IRELAND is missing out on major international film and television projects - and revenues of around €1bn a year - because of an inadequate amount of studio space.
Ardmore Studios, which was involved in some of the biggest productions the country has hosted, has now called on the Government for urgent investment in an audio/visual infrastructure.
The company, based in Bray, Co Wicklow, has revealed that it has even had to turn down business due to a lack of available space.
Ardmore, which worked on The Tudors, Penny Dreadful and Braveheart, has said that the country "urgently" requires a minimum of 100,000 square-foot of additional studio space.
It has called on the Government to establish a €15m infrastructure fund to support the audio/visual sector.
And it has argued that such an investment had the potential to realise 5,000 new, high-skilled job and increase annual revenues to €1bn.
The company said that each international series generates between €30m and €50m a year in local expenditure and creates 350 to 500 jobs.
But the studio has also warned that Northern Ireland has invested heavily in such studio space.

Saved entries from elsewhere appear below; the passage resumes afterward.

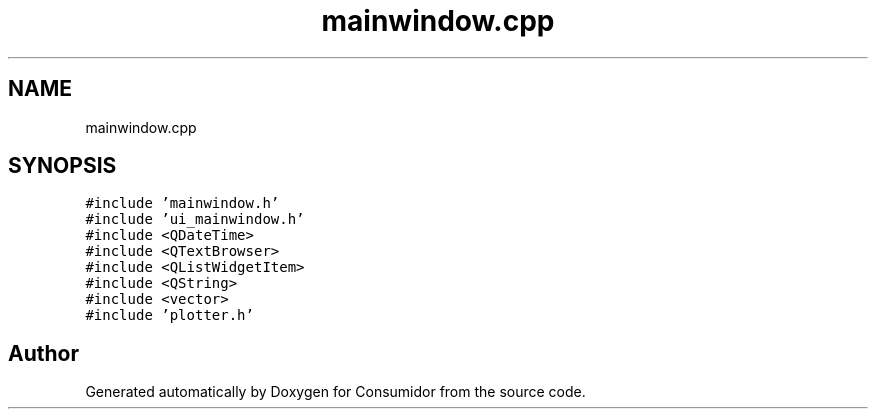 .TH "mainwindow.cpp" 3 "Wed Dec 12 2018" "Version 1.0.0" "Consumidor" \" -*- nroff -*-
.ad l
.nh
.SH NAME
mainwindow.cpp
.SH SYNOPSIS
.br
.PP
\fC#include 'mainwindow\&.h'\fP
.br
\fC#include 'ui_mainwindow\&.h'\fP
.br
\fC#include <QDateTime>\fP
.br
\fC#include <QTextBrowser>\fP
.br
\fC#include <QListWidgetItem>\fP
.br
\fC#include <QString>\fP
.br
\fC#include <vector>\fP
.br
\fC#include 'plotter\&.h'\fP
.br

.SH "Author"
.PP 
Generated automatically by Doxygen for Consumidor from the source code\&.
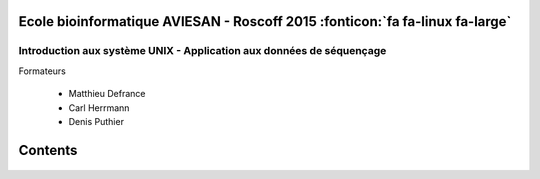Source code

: .. AVIESAN Bioinformatic School: introduction to UNIX documentation master file, created by
   sphinx-quickstart on Mon Jul  6 12:05:11 2015.
   You can adapt this file completely to your liking, but it should at least
   contain the root `toctree` directive.


 ::



Ecole bioinformatique AVIESAN - Roscoff 2015 :fonticon:`fa fa-linux  fa-large`
==============================================================================


Introduction aux système UNIX - Application aux données de séquençage
---------------------------------------------------------------------
 

Formateurs 

   * Matthieu Defrance 
   * Carl Herrmann
   * Denis Puthier

Contents
========



 .. toctree:: 
    :maxdepth: 1
 
    installations
    connection
    dataset
    01.first_steps
    02.arbo.rst
    03.move
    04.mkdir.rst 
    05.lister.rst
    05b.help
    06.download.rst
    07.uncompress.rst
    07b.visualization.rst
    07c.pipe.rst
    08.fastqc.rst
    09.sickle
    10.bowtie
    11.script.rst

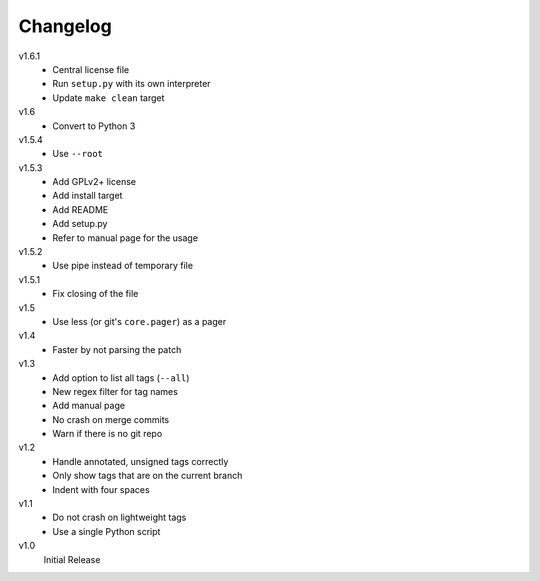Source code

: .. Copyright © 2013 Martin Ueding <dev@martin-ueding.de>

#########
Changelog
#########

v1.6.1
    - Central license file
    - Run ``setup.py`` with its own interpreter
    - Update ``make clean`` target

v1.6
    - Convert to Python 3

v1.5.4
    - Use ``--root``

v1.5.3
    - Add GPLv2+ license
    - Add install target
    - Add README
    - Add setup.py
    - Refer to manual page for the usage

v1.5.2
    - Use pipe instead of temporary file

v1.5.1
    - Fix closing of the file

v1.5
    - Use less (or git's ``core.pager``) as a pager

v1.4
    - Faster by not parsing the patch

v1.3
    - Add option to list all tags (``--all``)
    - New regex filter for tag names
    - Add manual page
    - No crash on merge commits
    - Warn if there is no git repo

v1.2
    - Handle annotated, unsigned tags correctly
    - Only show tags that are on the current branch
    - Indent with four spaces

v1.1
    - Do not crash on lightweight tags
    - Use a single Python script

v1.0
    Initial Release
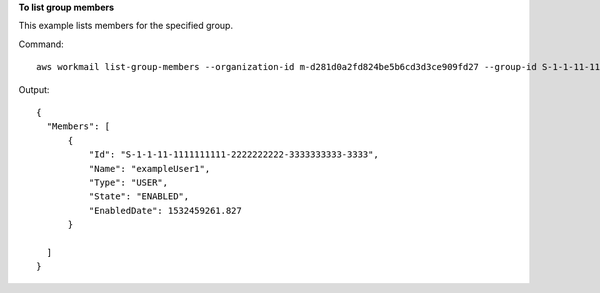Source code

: **To list group members**

This example lists members for the specified group.

Command::

  aws workmail list-group-members --organization-id m-d281d0a2fd824be5b6cd3d3ce909fd27 --group-id S-1-1-11-1122222222-2222233333-3333334444-4444

Output::

  {
    "Members": [
        {
            "Id": "S-1-1-11-1111111111-2222222222-3333333333-3333",
            "Name": "exampleUser1",
            "Type": "USER",
            "State": "ENABLED",
            "EnabledDate": 1532459261.827
        }

    ]
  }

"Northern Ireland has created more studio space in the last six years than we have in total across the country and they have announced plans to double their current capacity," a statement said.
The studio said that Ireland's film and TV production industry was poised to gain substantially from tax credit benefits announced in the last budget.
But it added that the desired growth is hindered by the lack of sufficient studio space and facilities to enable these benefits to materialise,
Chief executive of the studio, Siun Ni Raghallaigh, said that Ireland currently has a total of just 111,000 square-feet of industry standard studio space.
She pointed out that this was at a time when the global market for creative audio visual content is projected to grow at a rate of 30pc over the next five years.
Ms Ni Raghallaigh estimated it would cost €30m to develop a further 100,000 square-foot of studio space and 150,000 square-foot of support buildings required to cater for international productions here.
"We are asking the Government to establish a fund of €15m to enable the sector take best advantage of the film credit scheme and create sustainable growth," she said.
"The lack of suitable studio space is an issue of great concern for the industry. We ourselves have had to turn away business in the past year because we simply do not have the required capacity," she added.
Ms Ni Raghallaigh said there was strong international interest in Ireland as a production location thanks to tax breaks.